(Exercise details) From the listing below, pull out every line where the string "text" appears.

(Study material)
····················
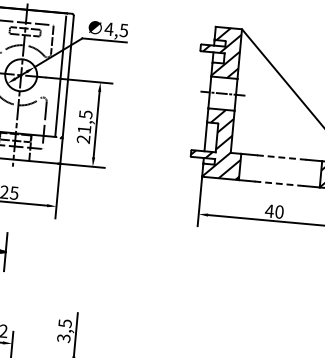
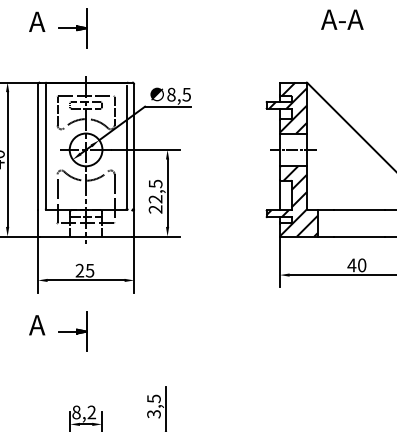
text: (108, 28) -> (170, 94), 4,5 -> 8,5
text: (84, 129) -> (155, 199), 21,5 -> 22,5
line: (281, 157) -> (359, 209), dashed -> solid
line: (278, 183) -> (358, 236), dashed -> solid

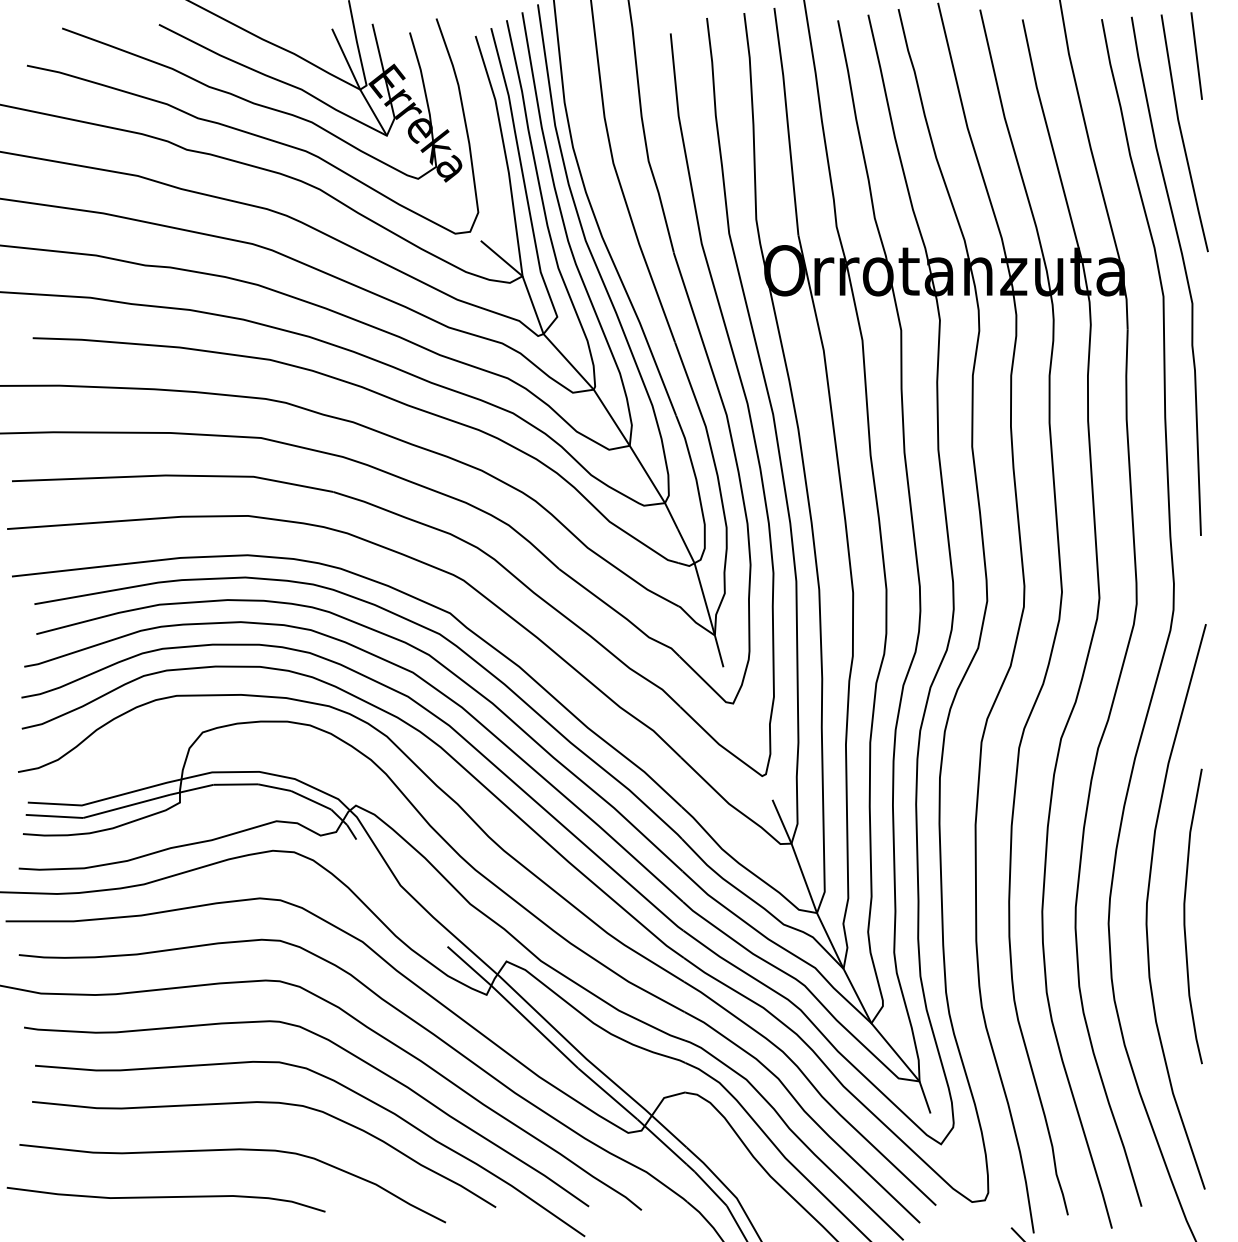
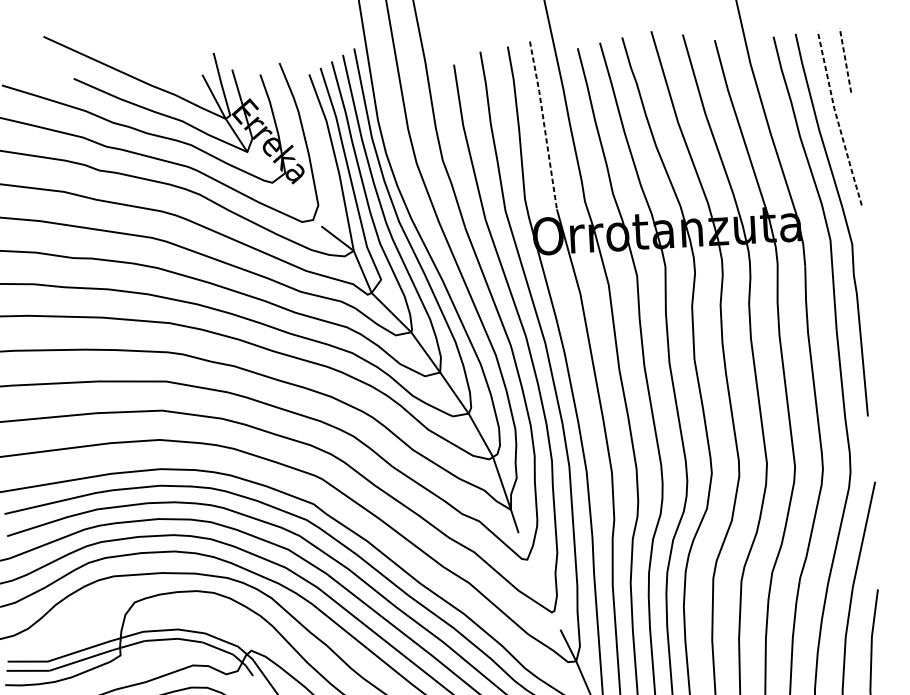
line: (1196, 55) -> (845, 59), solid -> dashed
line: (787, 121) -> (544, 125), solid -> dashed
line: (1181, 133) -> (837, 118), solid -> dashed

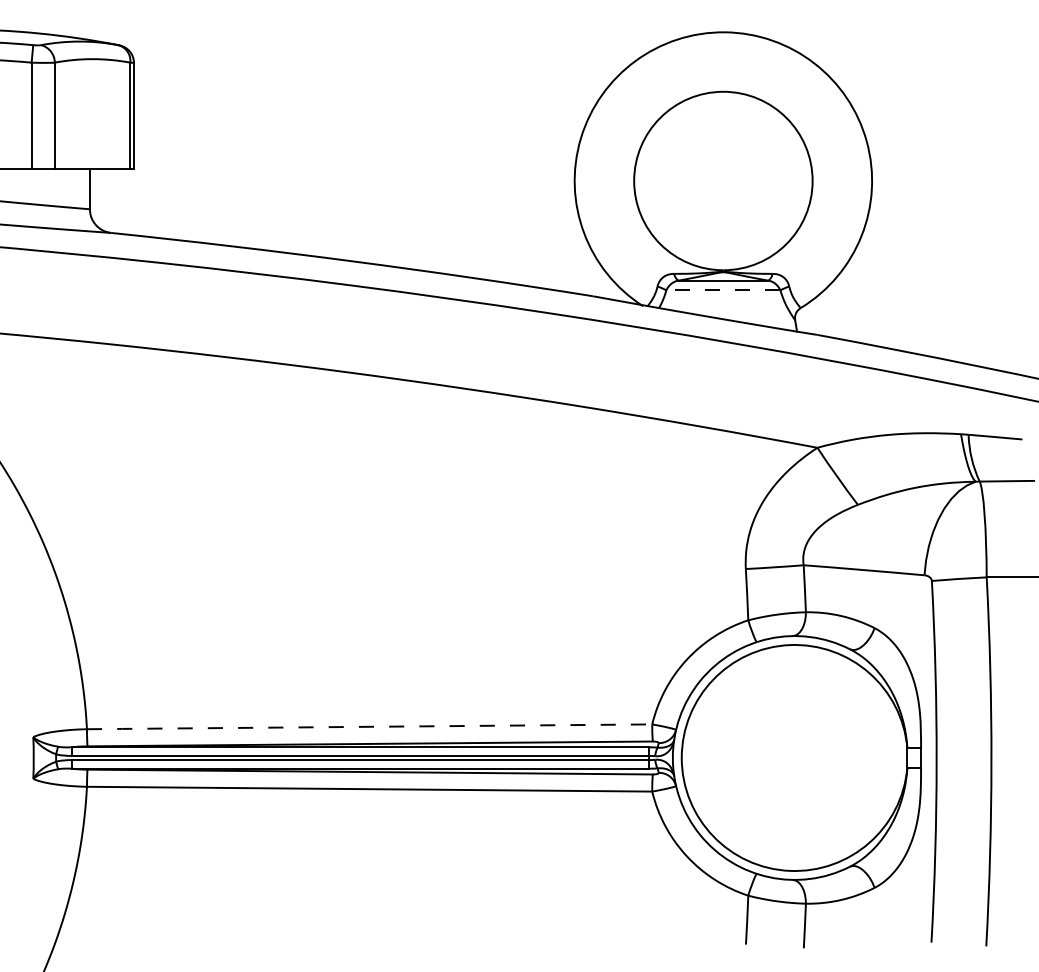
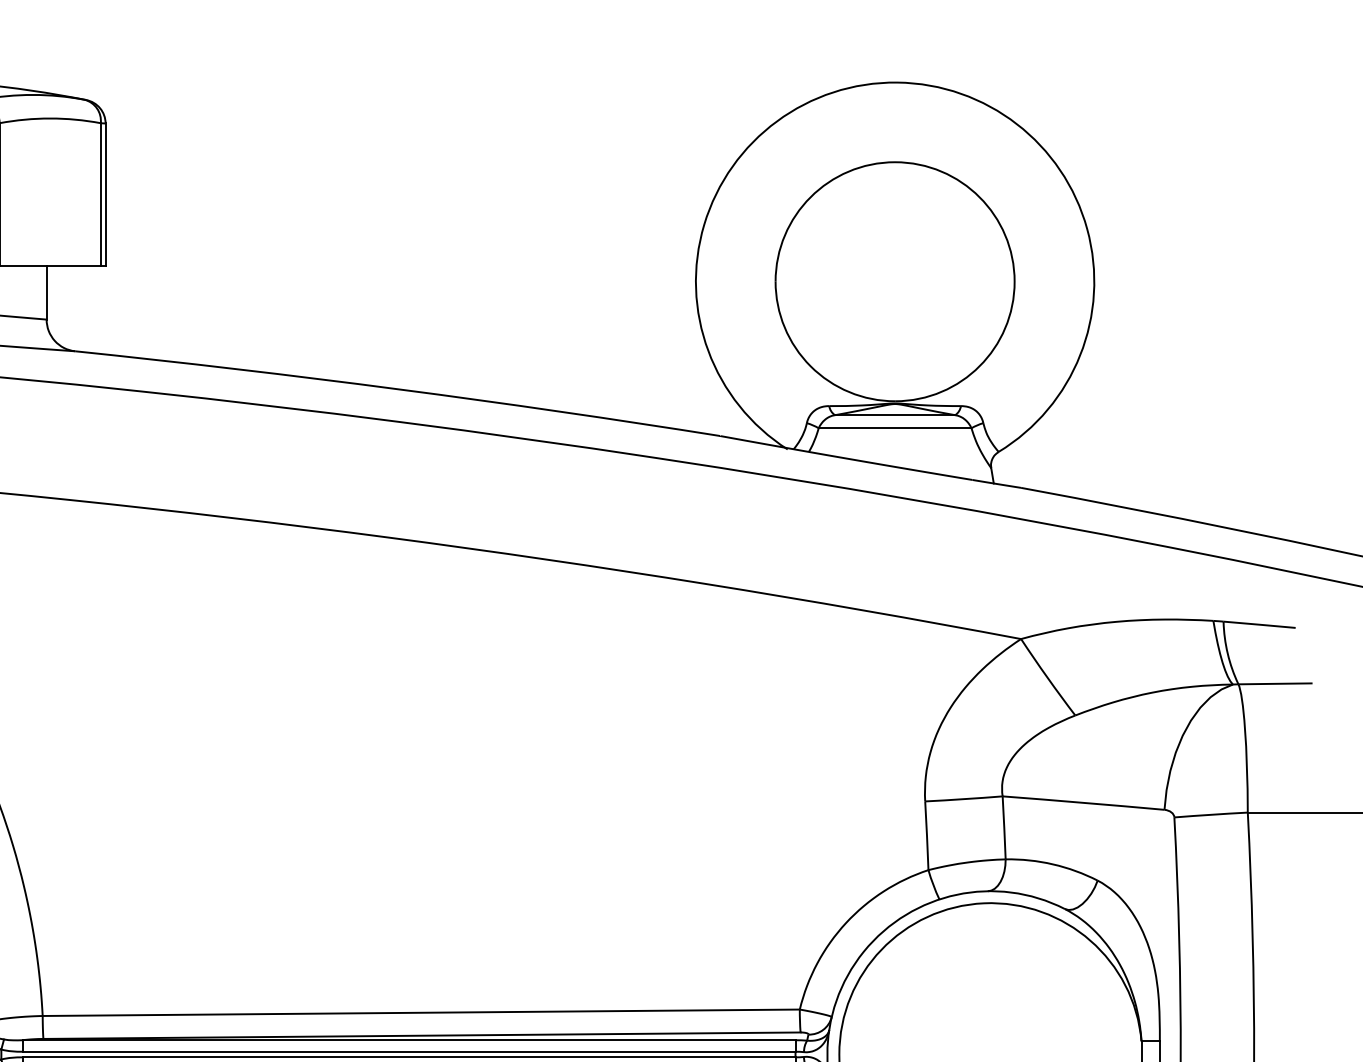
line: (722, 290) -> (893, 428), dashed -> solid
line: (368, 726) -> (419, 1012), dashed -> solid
····················
(Finished exercise)
text: (108, 28) -> (170, 94), 4,5 -> 8,5
text: (84, 129) -> (155, 199), 21,5 -> 22,5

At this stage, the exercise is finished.